There is some risk involved, particularly with Ekman-Larsson having six seasons remaining on the eight-year contract he signed with Arizona on July 1, 2018. 

Ekman-Larsson admits he didn’t play well enough this season, when he scored 24 points (three goals, 21 assists) in 46 games and tied forward Phil Kessel for worst on the Coyotes with a minus-17 rating. In fact, Ekman-Larsson acknowledged that his play has dropped off the past four seasons but said he has been working hard to get back to the level he was at when he was selected to play in the NHL All-Star Game in 2015 and 2018.

“I think I’m still young and I still have a lot of hockey in me,” Ekman-Larsson said. “I’ve kind of been working out a little bit more and a little bit smarter. I feel like that’s been helping me a lot. I felt that I’ve been struggling over the last four years. Before that, I was going great and you always go through times like that in a long career, but it’s the way that you get out of it and the way that you learn from it, and I feel like I’ve been doing that.”

Former Canucks forward Daniel Sedin, who rejoined the organization along with twin brother Henrik as a special adviser to the GM on June 22, said he believes Ekman-Larsson can regain his past form partly because of his attitude. 

“He took full responsibility for the last couple of years and that’s what you want in a player, too,” Sedin told Sportsnet650 radio in Vancouver on Saturday. “There was no blame, took it on himself and he’ll get a fresh start here. We know he’s excited to come here. He loves the pressure of being the guy, and I think he’s up for the challenge.

“He’s got a lot (to give). I think he plays an overall very good game. He’ll kill penalties, he can be a physical, he’ll be good on our power play and the main thing for me is he’s professional, he’s a leader.
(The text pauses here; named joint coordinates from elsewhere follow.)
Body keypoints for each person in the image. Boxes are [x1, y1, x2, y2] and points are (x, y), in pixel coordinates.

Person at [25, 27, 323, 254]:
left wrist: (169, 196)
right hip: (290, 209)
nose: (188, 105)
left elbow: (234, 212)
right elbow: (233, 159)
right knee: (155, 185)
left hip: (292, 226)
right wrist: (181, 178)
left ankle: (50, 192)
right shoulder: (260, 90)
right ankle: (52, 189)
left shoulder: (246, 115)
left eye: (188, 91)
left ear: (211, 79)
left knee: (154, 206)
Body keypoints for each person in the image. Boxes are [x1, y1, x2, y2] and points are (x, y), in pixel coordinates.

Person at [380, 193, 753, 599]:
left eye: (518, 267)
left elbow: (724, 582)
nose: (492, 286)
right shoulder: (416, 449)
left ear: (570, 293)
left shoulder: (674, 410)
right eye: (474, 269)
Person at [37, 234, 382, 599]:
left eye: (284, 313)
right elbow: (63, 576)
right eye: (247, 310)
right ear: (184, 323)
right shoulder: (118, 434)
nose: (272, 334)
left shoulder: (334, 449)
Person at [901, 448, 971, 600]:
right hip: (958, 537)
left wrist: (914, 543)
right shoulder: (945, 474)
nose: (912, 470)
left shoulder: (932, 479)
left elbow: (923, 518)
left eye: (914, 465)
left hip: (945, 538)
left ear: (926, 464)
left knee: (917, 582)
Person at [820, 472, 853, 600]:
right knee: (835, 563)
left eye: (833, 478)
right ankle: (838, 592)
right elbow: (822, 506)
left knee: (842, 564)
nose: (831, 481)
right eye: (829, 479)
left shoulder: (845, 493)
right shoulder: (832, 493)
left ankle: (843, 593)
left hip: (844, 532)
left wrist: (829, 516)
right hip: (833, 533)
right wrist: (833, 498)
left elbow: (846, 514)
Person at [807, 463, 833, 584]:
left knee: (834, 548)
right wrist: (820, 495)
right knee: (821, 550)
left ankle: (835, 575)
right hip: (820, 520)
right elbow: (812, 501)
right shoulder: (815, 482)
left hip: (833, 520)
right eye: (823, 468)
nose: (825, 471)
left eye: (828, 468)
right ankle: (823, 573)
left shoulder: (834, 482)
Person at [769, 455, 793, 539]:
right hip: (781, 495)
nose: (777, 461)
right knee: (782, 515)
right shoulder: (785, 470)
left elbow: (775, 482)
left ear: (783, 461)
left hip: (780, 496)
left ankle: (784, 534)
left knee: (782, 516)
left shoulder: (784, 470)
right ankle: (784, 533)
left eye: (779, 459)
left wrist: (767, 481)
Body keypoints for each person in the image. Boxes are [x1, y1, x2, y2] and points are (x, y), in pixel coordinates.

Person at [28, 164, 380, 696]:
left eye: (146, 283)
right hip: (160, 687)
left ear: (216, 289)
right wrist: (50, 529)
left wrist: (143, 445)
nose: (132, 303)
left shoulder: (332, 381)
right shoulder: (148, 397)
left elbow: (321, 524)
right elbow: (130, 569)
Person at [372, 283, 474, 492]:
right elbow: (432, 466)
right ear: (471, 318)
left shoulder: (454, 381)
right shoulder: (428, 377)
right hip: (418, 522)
He’ll be so good with Quinn and [defenseman Jack] Rathbone I think, teaching them how to be professional.”

Ekman-Larsson has great respect for the Sedins from having played with them on various occasions with Sweden’s national team, and their return to Vancouver is just another reason why he believes the team is headed in the right direction. 

He’s also looking forward to getting to work with coach Travis Green and assistant Brad Shaw, who was hired by the Canucks on June 9 to oversee their defense.
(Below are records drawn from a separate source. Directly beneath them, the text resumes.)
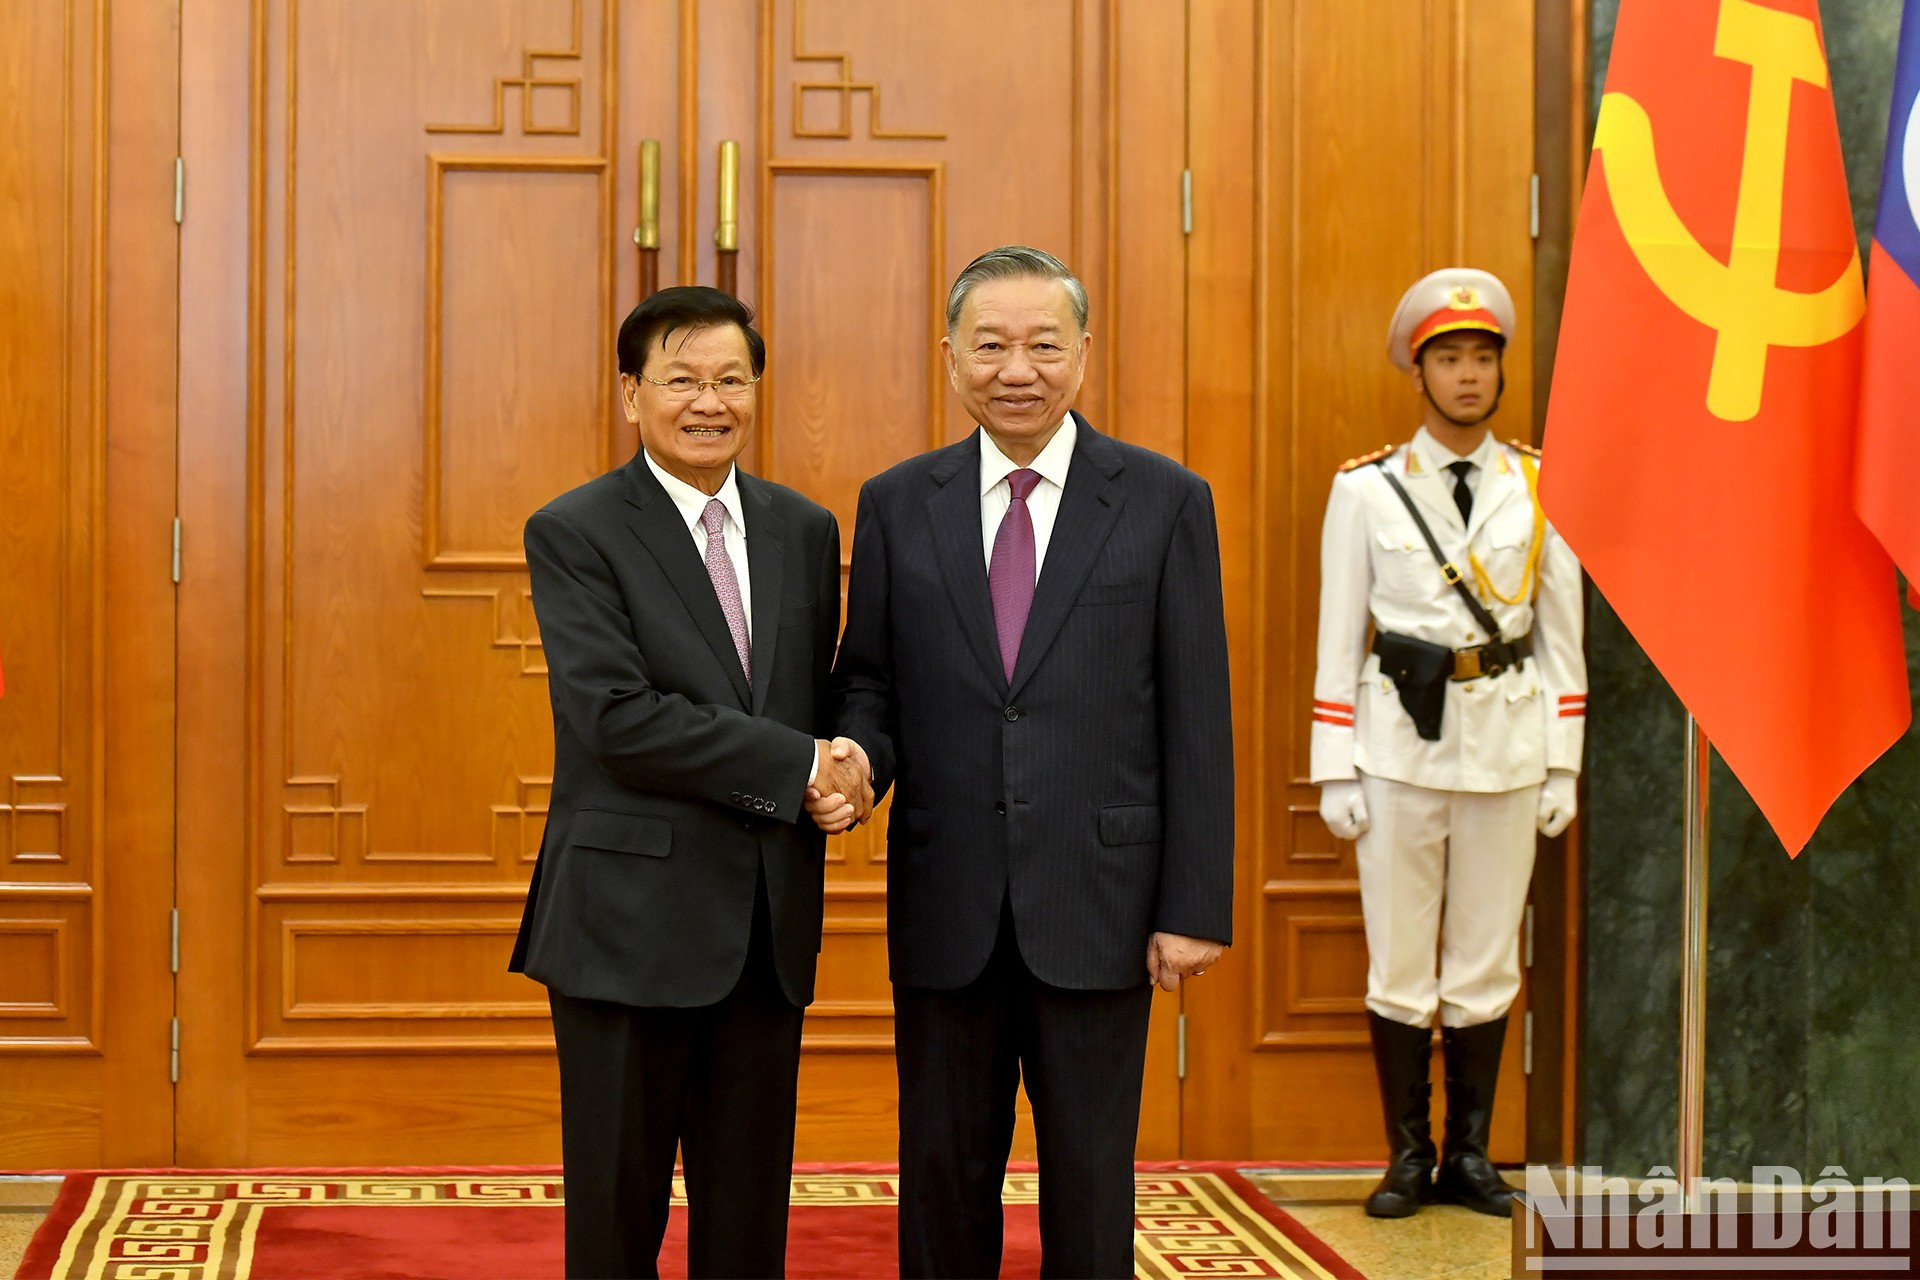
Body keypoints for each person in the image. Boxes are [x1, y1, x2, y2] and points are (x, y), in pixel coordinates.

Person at [815, 246, 1235, 1278]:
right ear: (950, 355)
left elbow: (1196, 712)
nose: (1018, 368)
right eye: (991, 344)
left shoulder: (1163, 500)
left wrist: (1194, 903)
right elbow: (869, 678)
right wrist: (859, 759)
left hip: (1101, 901)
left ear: (1083, 353)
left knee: (1091, 1184)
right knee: (943, 1175)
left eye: (1044, 344)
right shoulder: (898, 501)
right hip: (947, 897)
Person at [509, 286, 872, 1279]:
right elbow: (615, 717)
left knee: (748, 1219)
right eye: (680, 379)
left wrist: (852, 766)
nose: (707, 401)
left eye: (729, 378)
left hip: (764, 921)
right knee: (617, 1218)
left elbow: (823, 689)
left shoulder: (802, 527)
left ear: (756, 388)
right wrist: (797, 763)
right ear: (631, 394)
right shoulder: (576, 529)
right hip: (625, 923)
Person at [1310, 268, 1586, 1219]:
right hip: (1395, 753)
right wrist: (1333, 767)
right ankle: (1406, 1156)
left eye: (1483, 358)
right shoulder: (1369, 491)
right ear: (1417, 373)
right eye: (1449, 360)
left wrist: (1563, 759)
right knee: (1398, 960)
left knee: (1484, 961)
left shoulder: (1542, 485)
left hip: (1508, 748)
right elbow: (1338, 634)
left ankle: (1471, 1157)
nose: (1468, 377)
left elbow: (1560, 636)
But Ekman-Larsson knows that ultimately it will be up to him what he brings to the Canucks. After missing the postseason eight of the past nine seasons with the Coyotes, he’s looking forward to the challenge.

“I know that I’m a good player. I know that I can play top minutes in this league,” Ekman-Larsson said. “So it’s just a matter of getting back to that. I’ve been working out a lot the last couple years to get back to that, and I feel comfortable that I’m going to be able to help the Canucks out a lot.”